A big thank you!
Posted by silver720x@reddit | sysadmin | View on Reddit | 7 comments
I just started my internship in the last couple days and wanted to say thank you for the advice I received here! Reading the posts and comments has helped me so much believe it or not. The comments on my previous post months ago were so true and they actually also helped me prep better. So far I’m really enjoying my internship and I’m hopeful I can stay doing this at least while I’m bright eyed and have some hope ha. Thanks again.
Impossible_IT@reddit
Stay bright eyed and bushy tailed! Been doing IT for nearly 29 years. One thing is to never stop learning.
silver720x@reddit (OP)
Thank you! I’ll try my best!
RebootIt_Again@reddit
Really good to hear - it is amazing what can happen when you just reach out and ask. Never stop being curious and never lose that spark!
silver720x@reddit (OP)
Thank you! I appreciate it so much!
warm_invasion@reddit
that's great to hear you're settling in well. one thing worth noting though: internships and early roles often feel rewarding because everything is new and the learning curve is steep. the real test comes around month six or so when the novelty wears off and you're doing the same tickets, the same password resets, the same routine stuff that nobody really warned you about. not trying to be a downer, but a lot of people burn out precisely because they expected every day to feel like that first week. the folks who stick around tend to be the ones who either find ways to automate the tedium or don't mind it. so keep that momentum going, but also start thinking now about what would actually keep you engaged long term. sysadmin work has a ceiling if you're not building toward something, whether that's specialisation or moving into infrastructure design or whatever appeals to you.
silver720x@reddit (OP)
Thank you for the insight!
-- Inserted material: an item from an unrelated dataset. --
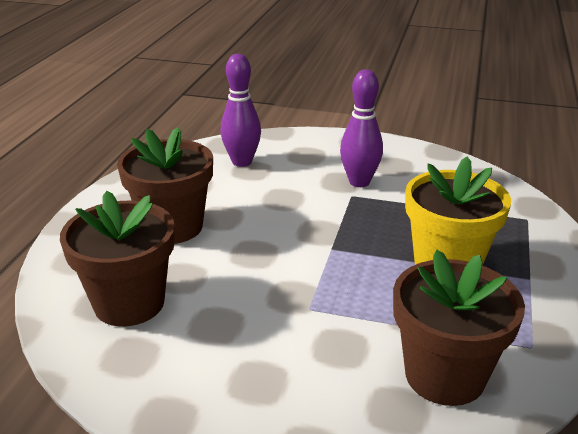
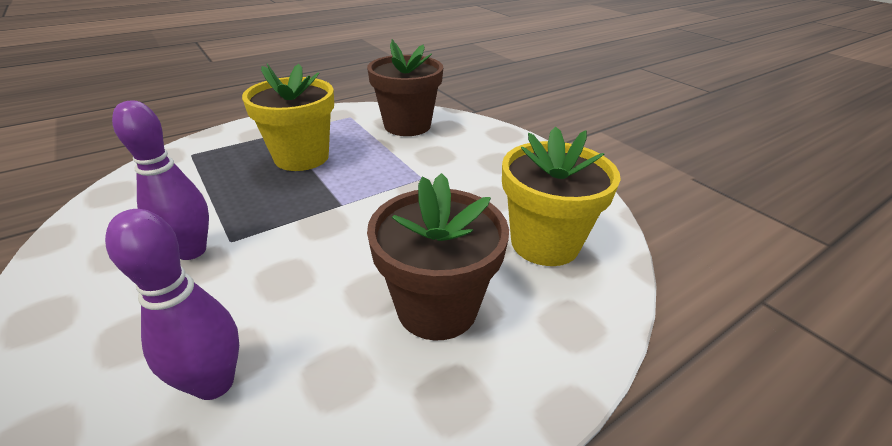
camera: 140 degrees left, 5 degrees up
brown flower pot [60,191,175,327] -> yellow flower pot [502,127,621,266]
I figured that was the case. Honestly I really want to learn how to use Ansible and how to integrate playbooks to start with. I’m still exploring as I go along. I appreciate all the suggestions as well. I don’t have nearly as much systems coursework as I’d like.
warm_invasion@reddit
Ansible is a solid choice because it forces you to think about infrastructure as code rather than one-off fixes, which is exactly the mindset that keeps the work interesting past month six. Start with something small you already do manually and automate it, even if it takes longer the first time around.